Welcome to the year of the tiger, a marvelous beast at the brink of extinction. It’s going to be a powerful year, and I – in the hidden, quiet corners of my mind – have decided to survive.
News
Thank you all for your comments for the burglary post. We have ordered fake surveillance cams. Going forward I will call the police when I see assumed banana thieves. I have installed a timer for one of the living room lamps, it goes on at 3am. Sticks are jammed into the sliding doors, window bars are ordered, although I hate them. Charles, we don’t live in Sai Kung, that would be too convenient :). We live on the seventh island, over the seventh hill. The police wrote a very detailed report, found fingerprints, and I hear helicopters flying over the hills behind our house. Still, I don’t think we will get our stuff back. APJ, women’s intuition is widely underrated. We Are Doomed, we were barely coming to know our neighbors when the burglary happened. They are as freaked as we are, and I hope everyone of us will be bit more careful going forward. Lime, Dubai wasn’t pleasant but it taught me valuable lessons.

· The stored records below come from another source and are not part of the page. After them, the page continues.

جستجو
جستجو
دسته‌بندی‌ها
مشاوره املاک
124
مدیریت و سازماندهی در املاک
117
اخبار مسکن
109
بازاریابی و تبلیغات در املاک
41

Still it is beginning to be a home.
We have a car, but not yet a license to drive it on the seventh island. So, I took the bus to the third village north where they have a “supermarket” (cough… laugh… five short aisles stuffed to the ceiling). You learn to concentrate on the essentials (that’s a good thing), if you have to take the public bus home, still four very heavy bags had to be hauled home.
Once through the door, I cooked Chinese winter melon soup and Jamie Oliver’s beef stew with guinness (yep, I watched TV last night). Both were a first and both are keepers for cold winter days. I love Chinese winter melon. It’s completely tasteless on its own, but in a soup it takes on the flavor of the rest of the ingredients.
I got the second last winter melon slice in the snow-white supermarket. My competitors were seasoned Cantonese grandmas… I had to grab quickly. I cooked it together with pork spareribs, sliced smoked ham, ginger, and wolfberries. The recipe also calls for red dates, but I didn’t want to buy them because of bad Dubai associations… ok, the truth is I wasn’t sure they were needed. Still the soup turned out yummy. I am a big fan of soups, especially if it’s cold and wet. One of the strength of German cuisine is its soups or “eintopf”. Like most of the best dishes around the world it’s poor men’s recipes, but oh so good. I can’t get all of the German ingredients here (does anyone have a cheap and reliable source of celeriac in Hong Kong?), so I am going for local recipes. Winter melon soup was yummy.
Jamie Oliver’s stew had to cook for two hours in the oven. The original recipe puts it into a pie with puff pastry. I am not that English, so I just made the stew and salt potatoes to go with it. It was very rich, smooth, and just what I needed today:
2 large sliced onions fried to gooey, sweet perfection
half a pound of marbled beef
3 cloves of diced garlic
stick of fresh rosemary, hacked to small pieces
1 stick of celery or two
a diced carrot or two
mushrooms ( I took local Chinese ones, not the tasteless, white Holland variety) and half a dozen dried ones (soaked in hot water for an hour)
pepper, salt
1 tablespoon of flour
a can of guinness (even the five-aisle supermarket had it ?!?)
water so that all ingredients are covered with liquid
at 180 degrees Celsius (360 Fahrenheit) for two hours in covered (oven-proof) pot
Jamie, you are the man!
I will also start a new sourdough production. Bread selection in Cinderella’s supermarket is pitiful, stuffed with preservatives, and I won’t buy it. Expect pics of burned sourdough bread in the future.